Kurzauftrag A: Liste alle Angaben auf, die Marlin1 im Forumsthread zum Driftfischen als Beispiel dafür nennt, wie heiko666666 seine Fragen strukturieren könnte.
Kurzauftrag B: Setze den Forumsthread zum Driftfischen nach der letzten Frage von Marlin1 fort.

Ausgewählter Abschnitt:
# drift fischen



## heiko666666 (13. Juli 2009)

hallo#h,beim driftfischen steckt man doch denn haken in ne makrele etc.und lääst das dann ins wasser(für oberfläche)
und jetzt ne frage :geht der köder nicht vom eigengewicht dess hakens unter?
danke und antwortet bitte auch auf schwertfisch kroatien...


----------



## Marlin1 (13. Juli 2009)

*AW: drift fischen*

Hallo Heiko,

du lässt im Moment jeden Tag eine ziemlich zusammenhanglose Frage nach der anderen los.
Könntest du das ganze nicht einmal etwas strukturieren ?

Z.B. wann du wo wie und auf was fischen willst ?

Dann könnte man dir mit einer Antwort behilflich sein und nicht jeden  Tag eine neue Frage lesen.

So, jetzt meine Frage, willst du tote oder lebende Makrelen anködern ?

Gespeicherte Daten:
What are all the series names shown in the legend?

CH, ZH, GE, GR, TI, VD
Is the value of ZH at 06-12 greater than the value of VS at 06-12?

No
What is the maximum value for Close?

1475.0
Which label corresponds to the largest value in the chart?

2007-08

==

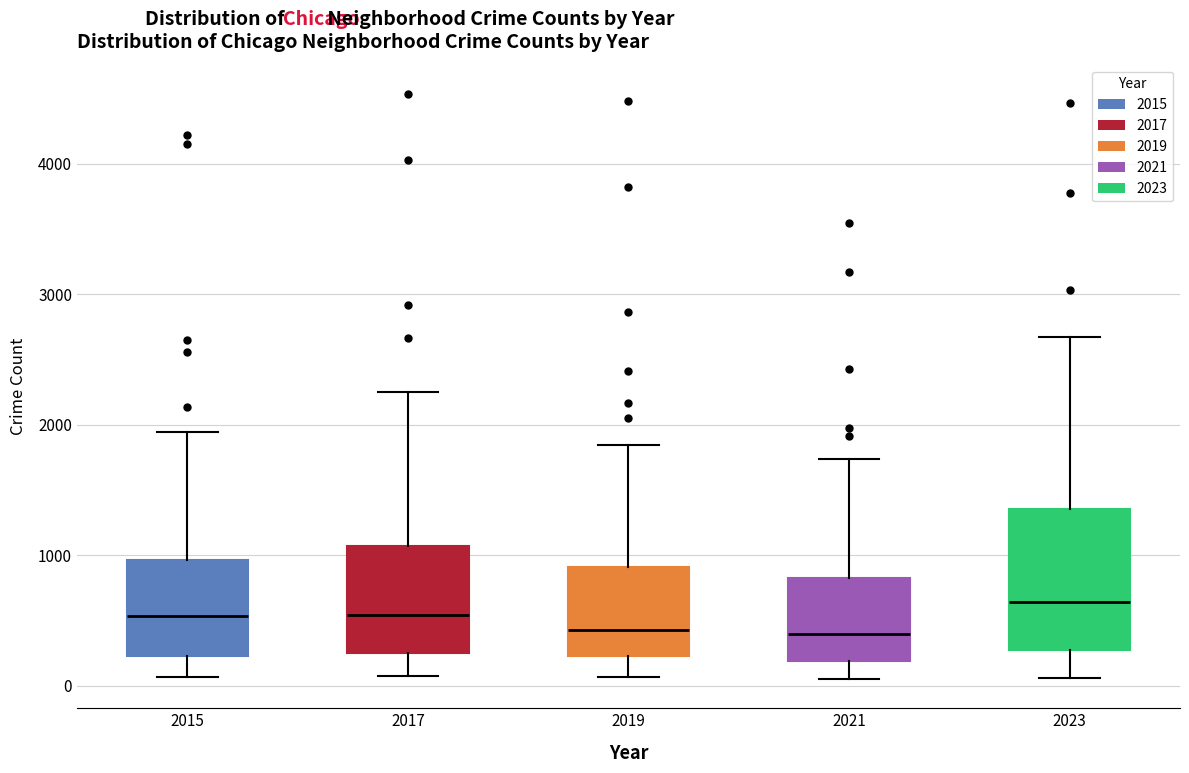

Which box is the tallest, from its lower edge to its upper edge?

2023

* * *

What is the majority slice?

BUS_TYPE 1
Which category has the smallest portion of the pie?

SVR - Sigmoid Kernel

Endgültige Antwort A:
- wann
- wo
- wie
- auf was

Endgültige Antwort B:
Wenn du lebende nimmst und richtig hakst, schwimmen diese sogar an der freien Leine schnurstraks nach unten, solange du Leine gibst. Da brauchst du dann auch für Broadbills kein Blei,
aber eigentlich verwende ich das für Amberjacks.
Für Broadbills sind Makrelen wohl nicht die besten Köder.

Gruß
Reinhold


----------



## rauber83 (13. Juli 2009)

*AW: drift fischen*



Marlin1 schrieb:


> Hallo Heiko,
> 
> du lässt im Moment jeden Tag eine ziemlich zusammenhanglose Frage nach der anderen los.
> Könntest du das ganze nicht einmal etwas strukturieren ?
> ...



haha du redest mir aus der seele. das nächste mal stell ich mal ne frage rein, wie zum beispiel: welche schnurstärke zum biggame.......

nur als ergänzung.... frueher als noch longliner im desoto canyon im golf von mexiko erlaubt waren wurde nur mit 2 oder 3 makrelen am circle hook als koeder auf schwertfisch gefischt. hab mal für einen alten berufsfischer gearbeitet und der hat mich immer mit meinen squid montagen ausgelacht und dann mal photos gezeigt.... dann war ich sprachlos...


----------



## zulu (14. Juli 2009)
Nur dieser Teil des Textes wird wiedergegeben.